Northern Ireland

Sinn Féin silent on Michelle O’Neill apology for Bobby Storey funeral

Ms O’Neill is due to appear before the Covid inquiry on Tuesday

Mary Lou McDonald, left, and Michelle O’Neill during the funeral of Bobby Storey at the Republican plot at Milltown Cemetery in west Belfast in 2020
Mary Lou McDonald, left, and Michelle O’Neill during the funeral of Bobby Storey at the Republican plot at Milltown Cemetery in west Belfast in 2020 (Liam McBurney/PA)

Sinn Féin has refused to confirm if First Minister Michelle O’Neill will apologise for attending veteran republican Bobby Storey’s funeral at the height of the Covid pandemic.

On Wednesday, former Sinn Fein minister Carál Ní Chuilín accepted she should not have attended the funeral which sparked political controversy in June 2020.

Ms Ní Chuilín, who was Stormont’s communities minister in June 2020 said: “I just want to take the opportunity again to apologise to the families who lost a loved one.

“I am very sorry. I absolutely do see the impact and I also recognise that people were more than angry. I accept that and I really am sorry.”
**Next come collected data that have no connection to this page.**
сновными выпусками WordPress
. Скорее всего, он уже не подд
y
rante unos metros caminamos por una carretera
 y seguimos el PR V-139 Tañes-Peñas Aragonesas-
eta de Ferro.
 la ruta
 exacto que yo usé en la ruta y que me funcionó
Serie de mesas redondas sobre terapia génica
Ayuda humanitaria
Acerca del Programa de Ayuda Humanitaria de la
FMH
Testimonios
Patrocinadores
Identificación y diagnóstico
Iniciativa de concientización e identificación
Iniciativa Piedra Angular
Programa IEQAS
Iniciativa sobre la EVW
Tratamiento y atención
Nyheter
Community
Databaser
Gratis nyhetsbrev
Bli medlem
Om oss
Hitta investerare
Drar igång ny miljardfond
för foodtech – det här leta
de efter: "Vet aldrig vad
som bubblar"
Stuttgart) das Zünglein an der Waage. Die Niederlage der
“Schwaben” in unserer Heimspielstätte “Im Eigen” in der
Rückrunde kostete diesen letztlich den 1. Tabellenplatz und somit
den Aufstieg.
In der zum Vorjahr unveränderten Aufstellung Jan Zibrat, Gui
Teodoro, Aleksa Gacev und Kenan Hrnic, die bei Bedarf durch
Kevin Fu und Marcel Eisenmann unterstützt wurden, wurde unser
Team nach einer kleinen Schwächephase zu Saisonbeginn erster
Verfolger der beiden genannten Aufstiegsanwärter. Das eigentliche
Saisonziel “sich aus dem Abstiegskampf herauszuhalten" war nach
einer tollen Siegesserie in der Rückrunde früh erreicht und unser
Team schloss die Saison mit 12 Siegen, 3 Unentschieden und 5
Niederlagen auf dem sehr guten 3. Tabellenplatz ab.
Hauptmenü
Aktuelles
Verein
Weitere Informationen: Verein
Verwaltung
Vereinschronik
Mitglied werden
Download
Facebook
She is the first Sinn Féin politician to go on record expressing regret at attending the funeral. The party has refused to confirm if its vice president will apologise ahead of her appearance before the inquiry next week.

A spokesperson said: “Sinn Féin supports the Covid inquiry in its mission to learn lessons for the future and we are engaging fully and directly with the Inquiry on that basis.”

The funeral sparked political controversy after Ms O’Neill, then deputy first minister, and other Sinn Fein ministers attended despite lockdown restrictions limiting gatherings.



In July 2020 Ms O’Neill ruled out apologising for her attendance saying: “I will never apologise for attending the funeral of my friend.”

Speaking on BBC One’s Nolan Live on Wednesday night Brenda Doherty, whose mother was one of the first victims of the pandemic, said she didn’t want the issue to become a “political football”.

“It was about the people who told me and my sister and the rest of our family that we couldn’t go and properly bury my mum. That’s what it was about,” said Ms Doherty.

“I don’t care who they were burying, I don’t care who arranged it. I was very clear then and I’m very clear now it’s not about the politics, it’s about the people who made the regulations breaking them.

“So that apology and the acknowledgment, because apologies actually haven’t really meant anything to me, but the acknowledgement that they shouldn’t have been there was another step.”

Catriona Myles lost her father to Covid in December 2020 and added: “From my perspective public confidence was just destroyed from then on in, how they sleep at night I’m not quite sure.”